===== SUPPLIED INFORMATION =====
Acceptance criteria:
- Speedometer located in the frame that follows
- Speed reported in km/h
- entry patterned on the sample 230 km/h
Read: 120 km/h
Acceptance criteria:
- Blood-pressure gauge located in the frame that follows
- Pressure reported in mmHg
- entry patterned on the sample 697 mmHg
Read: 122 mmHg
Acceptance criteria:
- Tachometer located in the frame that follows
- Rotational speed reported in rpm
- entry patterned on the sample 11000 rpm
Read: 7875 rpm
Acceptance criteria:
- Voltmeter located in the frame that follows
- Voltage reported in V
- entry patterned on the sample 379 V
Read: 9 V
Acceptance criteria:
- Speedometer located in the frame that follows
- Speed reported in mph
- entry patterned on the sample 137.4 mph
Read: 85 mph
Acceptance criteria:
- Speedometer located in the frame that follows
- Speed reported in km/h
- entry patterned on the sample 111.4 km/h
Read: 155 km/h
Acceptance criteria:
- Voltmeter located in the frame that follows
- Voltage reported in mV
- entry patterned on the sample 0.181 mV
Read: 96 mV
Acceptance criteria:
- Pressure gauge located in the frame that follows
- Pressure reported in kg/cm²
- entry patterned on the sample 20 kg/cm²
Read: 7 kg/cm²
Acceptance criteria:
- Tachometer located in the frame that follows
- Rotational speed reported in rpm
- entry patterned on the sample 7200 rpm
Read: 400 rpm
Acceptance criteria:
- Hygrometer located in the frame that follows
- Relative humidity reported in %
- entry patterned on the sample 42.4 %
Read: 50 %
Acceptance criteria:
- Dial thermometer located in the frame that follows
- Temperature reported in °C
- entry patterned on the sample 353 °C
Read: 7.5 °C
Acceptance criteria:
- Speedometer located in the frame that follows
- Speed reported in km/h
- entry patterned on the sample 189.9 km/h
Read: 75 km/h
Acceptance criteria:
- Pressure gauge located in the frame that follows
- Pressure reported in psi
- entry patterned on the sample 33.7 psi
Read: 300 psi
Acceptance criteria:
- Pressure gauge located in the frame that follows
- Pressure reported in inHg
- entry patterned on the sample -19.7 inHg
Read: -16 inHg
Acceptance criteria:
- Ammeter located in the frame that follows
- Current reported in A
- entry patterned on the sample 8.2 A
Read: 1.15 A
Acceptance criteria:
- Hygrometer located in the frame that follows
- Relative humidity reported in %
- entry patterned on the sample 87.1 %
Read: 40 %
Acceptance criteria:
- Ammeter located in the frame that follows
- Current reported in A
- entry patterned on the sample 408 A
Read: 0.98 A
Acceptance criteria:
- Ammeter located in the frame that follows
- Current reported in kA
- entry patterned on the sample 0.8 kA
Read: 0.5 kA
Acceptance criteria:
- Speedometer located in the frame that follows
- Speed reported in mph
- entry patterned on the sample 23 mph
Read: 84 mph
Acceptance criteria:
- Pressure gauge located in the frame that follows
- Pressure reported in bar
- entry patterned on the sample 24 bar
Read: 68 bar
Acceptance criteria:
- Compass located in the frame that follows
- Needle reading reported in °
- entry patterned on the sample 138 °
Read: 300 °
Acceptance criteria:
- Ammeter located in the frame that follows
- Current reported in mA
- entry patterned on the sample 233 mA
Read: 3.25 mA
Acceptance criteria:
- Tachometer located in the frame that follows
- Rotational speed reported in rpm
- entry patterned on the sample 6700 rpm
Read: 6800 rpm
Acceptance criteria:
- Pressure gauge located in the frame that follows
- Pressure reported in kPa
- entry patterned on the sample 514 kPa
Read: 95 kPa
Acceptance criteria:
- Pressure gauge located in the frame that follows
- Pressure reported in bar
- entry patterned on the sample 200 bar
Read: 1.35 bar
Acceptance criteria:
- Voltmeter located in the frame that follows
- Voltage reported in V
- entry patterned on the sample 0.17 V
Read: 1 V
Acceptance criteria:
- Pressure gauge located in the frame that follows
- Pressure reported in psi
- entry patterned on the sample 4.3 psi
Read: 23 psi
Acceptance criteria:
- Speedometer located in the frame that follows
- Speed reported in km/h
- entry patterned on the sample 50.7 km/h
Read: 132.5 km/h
=====
→ **TASK STATEMENT**: Can you return all of the items above word for word, with no changes?

→ **RESULT OF THIS EXERCISE**:
Acceptance criteria:
- Speedometer located in the frame that follows
- Speed reported in km/h
- entry patterned on the sample 230 km/h
Read: 120 km/h
Acceptance criteria:
- Blood-pressure gauge located in the frame that follows
- Pressure reported in mmHg
- entry patterned on the sample 697 mmHg
Read: 122 mmHg
Acceptance criteria:
- Tachometer located in the frame that follows
- Rotational speed reported in rpm
- entry patterned on the sample 11000 rpm
Read: 7875 rpm
Acceptance criteria:
- Voltmeter located in the frame that follows
- Voltage reported in V
- entry patterned on the sample 379 V
Read: 9 V
Acceptance criteria:
- Speedometer located in the frame that follows
- Speed reported in mph
- entry patterned on the sample 137.4 mph
Read: 85 mph
Acceptance criteria:
- Speedometer located in the frame that follows
- Speed reported in km/h
- entry patterned on the sample 111.4 km/h
Read: 155 km/h
Acceptance criteria:
- Voltmeter located in the frame that follows
- Voltage reported in mV
- entry patterned on the sample 0.181 mV
Read: 96 mV
Acceptance criteria:
- Pressure gauge located in the frame that follows
- Pressure reported in kg/cm²
- entry patterned on the sample 20 kg/cm²
Read: 7 kg/cm²
Acceptance criteria:
- Tachometer located in the frame that follows
- Rotational speed reported in rpm
- entry patterned on the sample 7200 rpm
Read: 400 rpm
Acceptance criteria:
- Hygrometer located in the frame that follows
- Relative humidity reported in %
- entry patterned on the sample 42.4 %
Read: 50 %
Acceptance criteria:
- Dial thermometer located in the frame that follows
- Temperature reported in °C
- entry patterned on the sample 353 °C
Read: 7.5 °C
Acceptance criteria:
- Speedometer located in the frame that follows
- Speed reported in km/h
- entry patterned on the sample 189.9 km/h
Read: 75 km/h
Acceptance criteria:
- Pressure gauge located in the frame that follows
- Pressure reported in psi
- entry patterned on the sample 33.7 psi
Read: 300 psi
Acceptance criteria:
- Pressure gauge located in the frame that follows
- Pressure reported in inHg
- entry patterned on the sample -19.7 inHg
Read: -16 inHg
Acceptance criteria:
- Ammeter located in the frame that follows
- Current reported in A
- entry patterned on the sample 8.2 A
Read: 1.15 A
Acceptance criteria:
- Hygrometer located in the frame that follows
- Relative humidity reported in %
- entry patterned on the sample 87.1 %
Read: 40 %
Acceptance criteria:
- Ammeter located in the frame that follows
- Current reported in A
- entry patterned on the sample 408 A
Read: 0.98 A
Acceptance criteria:
- Ammeter located in the frame that follows
- Current reported in kA
- entry patterned on the sample 0.8 kA
Read: 0.5 kA
Acceptance criteria:
- Speedometer located in the frame that follows
- Speed reported in mph
- entry patterned on the sample 23 mph
Read: 84 mph
Acceptance criteria:
- Pressure gauge located in the frame that follows
- Pressure reported in bar
- entry patterned on the sample 24 bar
Read: 68 bar
Acceptance criteria:
- Compass located in the frame that follows
- Needle reading reported in °
- entry patterned on the sample 138 °
Read: 300 °
Acceptance criteria:
- Ammeter located in the frame that follows
- Current reported in mA
- entry patterned on the sample 233 mA
Read: 3.25 mA
Acceptance criteria:
- Tachometer located in the frame that follows
- Rotational speed reported in rpm
- entry patterned on the sample 6700 rpm
Read: 6800 rpm
Acceptance criteria:
- Pressure gauge located in the frame that follows
- Pressure reported in kPa
- entry patterned on the sample 514 kPa
Read: 95 kPa
Acceptance criteria:
- Pressure gauge located in the frame that follows
- Pressure reported in bar
- entry patterned on the sample 200 bar
Read: 1.35 bar
Acceptance criteria:
- Voltmeter located in the frame that follows
- Voltage reported in V
- entry patterned on the sample 0.17 V
Read: 1 V
Acceptance criteria:
- Pressure gauge located in the frame that follows
- Pressure reported in psi
- entry patterned on the sample 4.3 psi
Read: 23 psi
Acceptance criteria:
- Speedometer located in the frame that follows
- Speed reported in km/h
- entry patterned on the sample 50.7 km/h
Read: 132.5 km/h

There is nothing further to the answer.